[Start of Attachment]

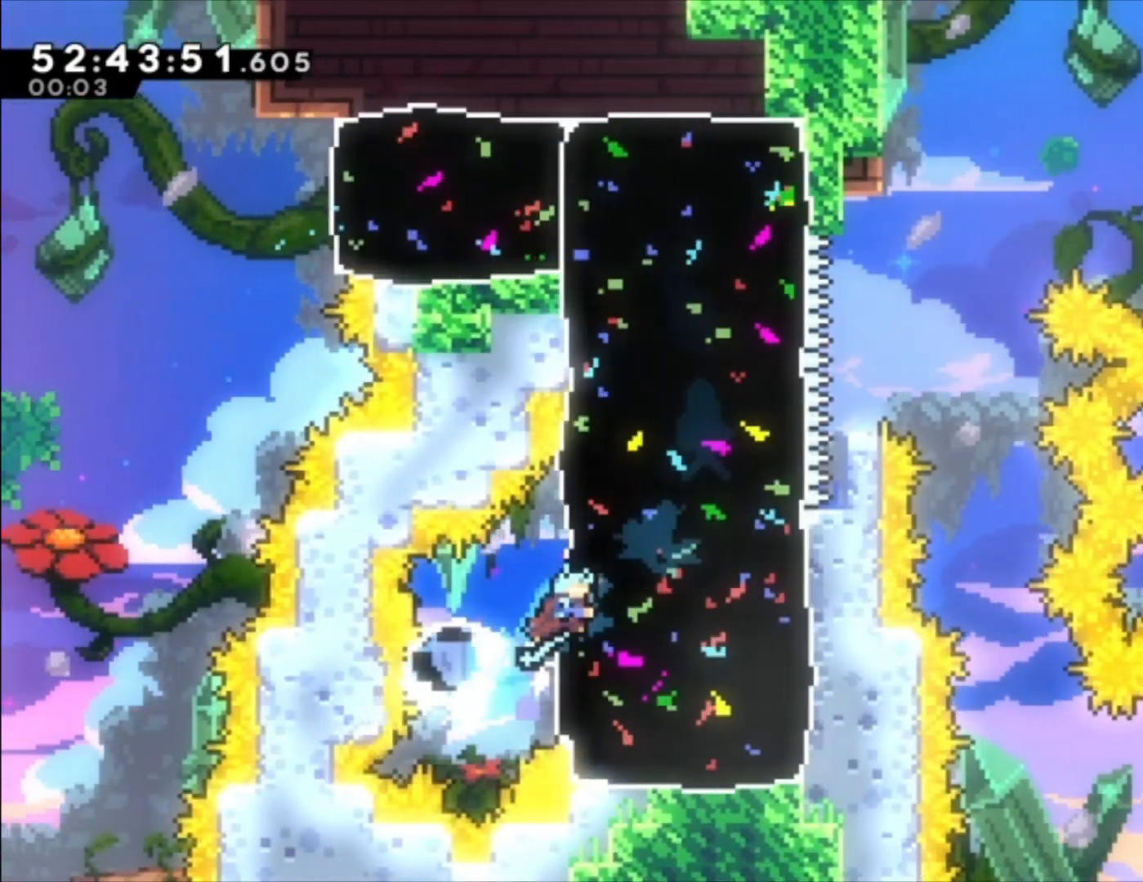
{"buttons": ["A"], "left_stick": "up", "events": [[300, "A", "down"]]}
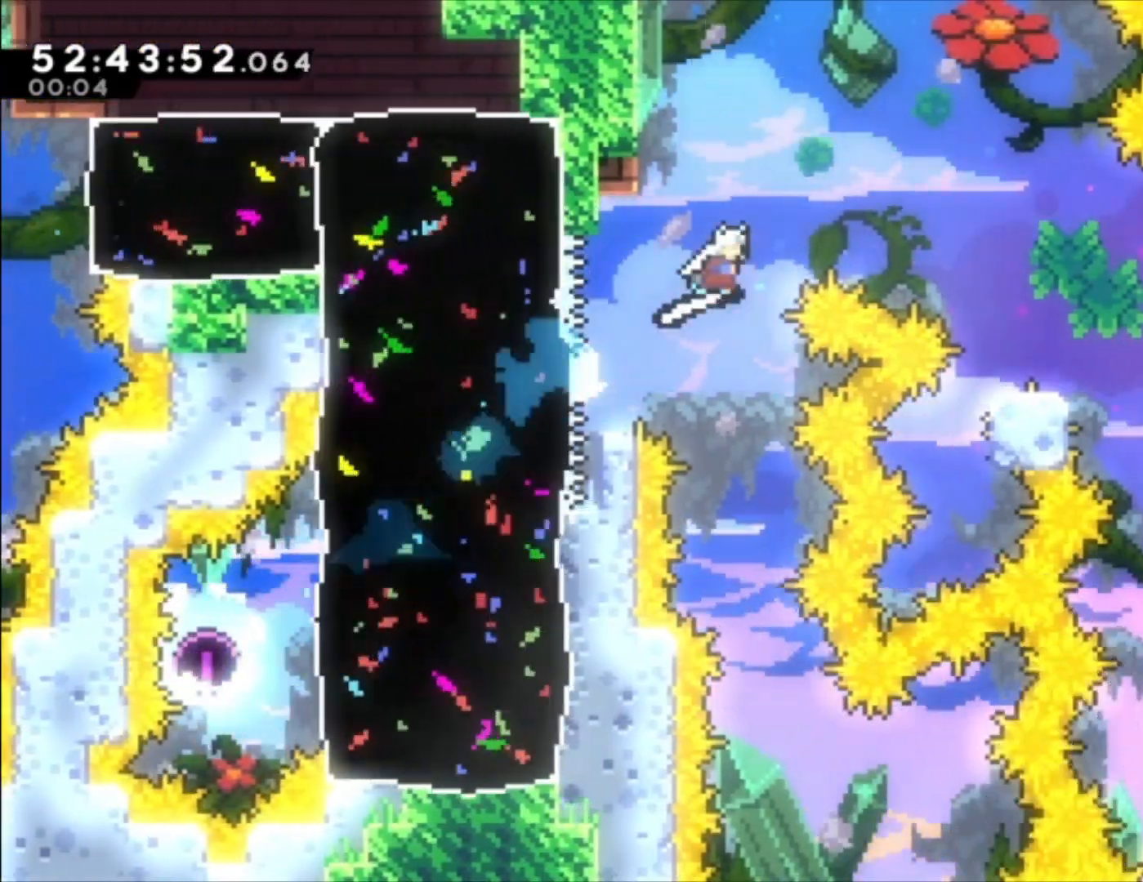
{"buttons": [], "left_stick": "down", "events": [[200, "left_stick", "center"], [233, "A", "up"], [333, "left_stick", "down"], [367, "X", "down"], [467, "X", "up"]]}
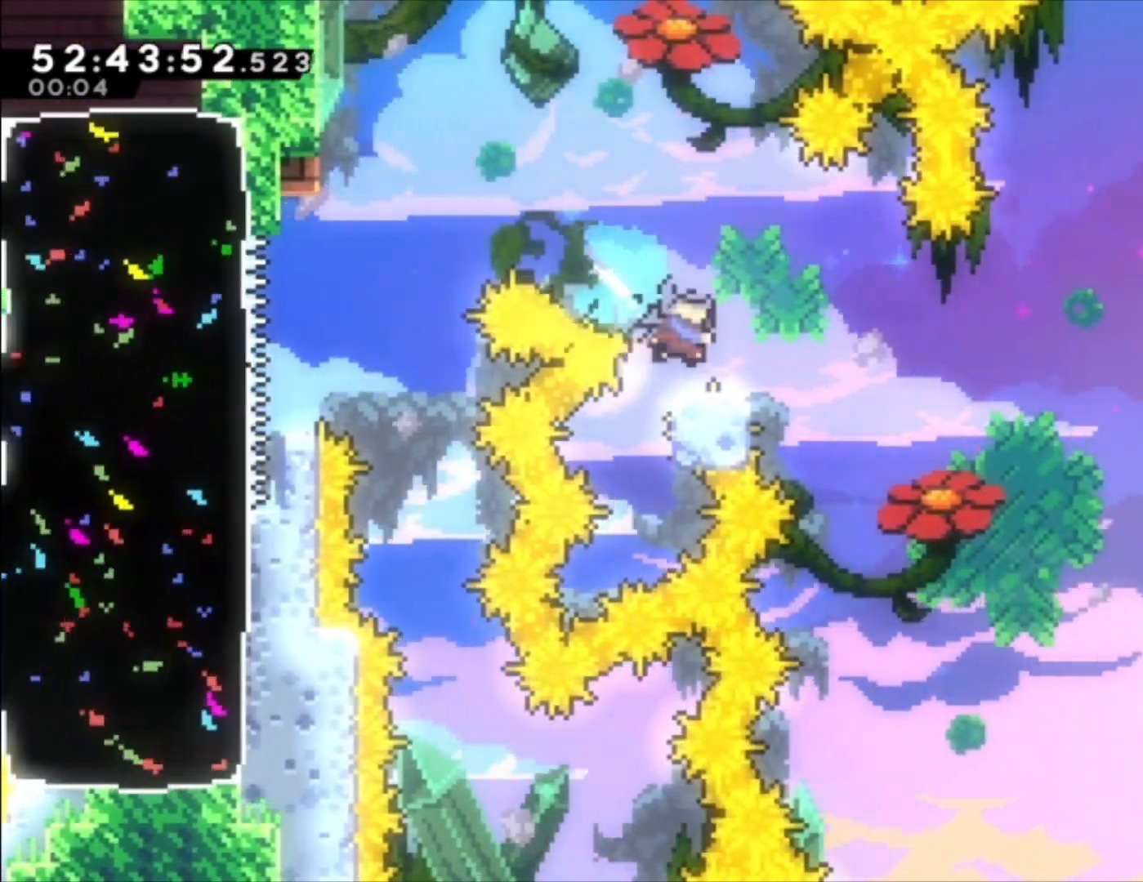
{"buttons": ["A"], "left_stick": "center", "events": [[67, "A", "down"], [267, "left_stick", "center"]]}
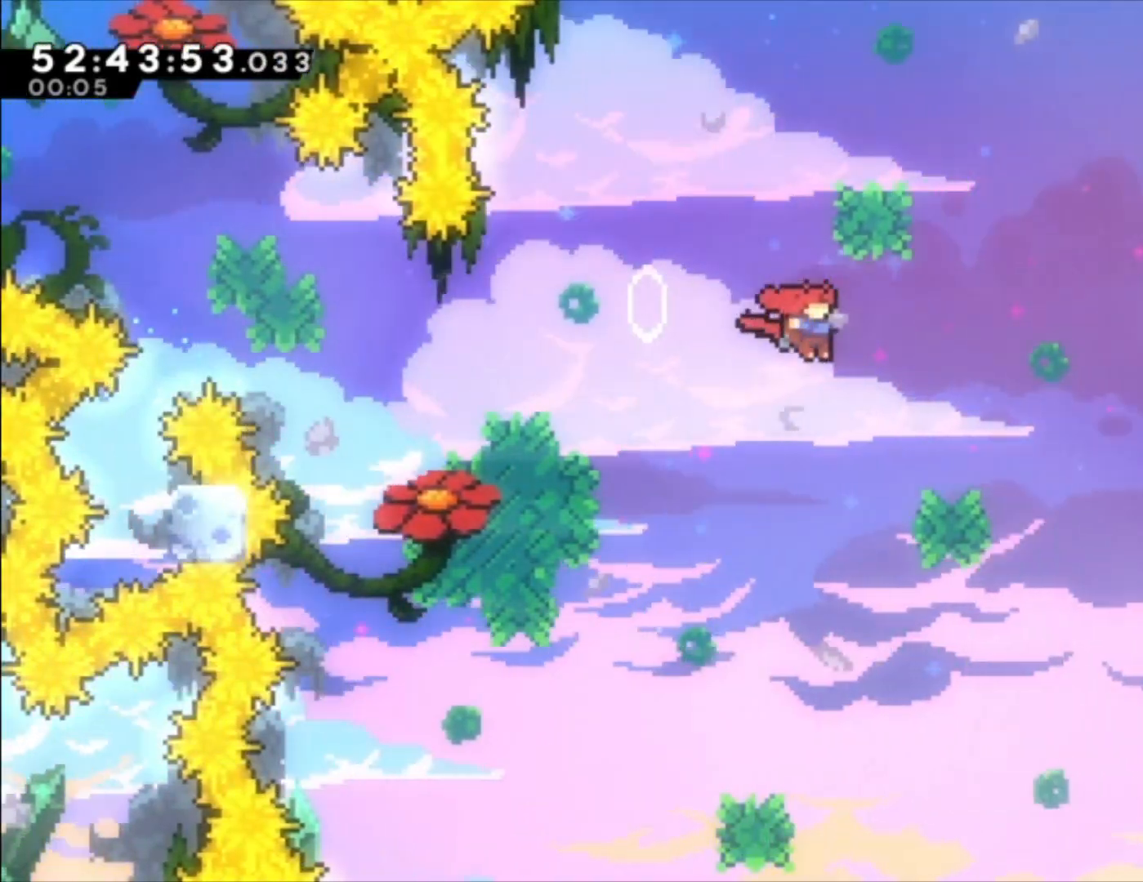
{"buttons": ["X"], "left_stick": "up", "events": [[267, "left_stick", "up"], [300, "A", "up"], [500, "X", "down"]]}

[End of Attachment]

WORK TO BE COMPLETED — The full listing above, duplicated exactly and without its pictures, is the answer.

WRITTEN RESPONSE —
{"buttons": ["A"], "left_stick": "up", "events": [[300, "A", "down"]]}
{"buttons": [], "left_stick": "down", "events": [[200, "left_stick", "center"], [233, "A", "up"], [333, "left_stick", "down"], [367, "X", "down"], [467, "X", "up"]]}
{"buttons": ["A"], "left_stick": "center", "events": [[67, "A", "down"], [267, "left_stick", "center"]]}
{"buttons": ["X"], "left_stick": "up", "events": [[267, "left_stick", "up"], [300, "A", "up"], [500, "X", "down"]]}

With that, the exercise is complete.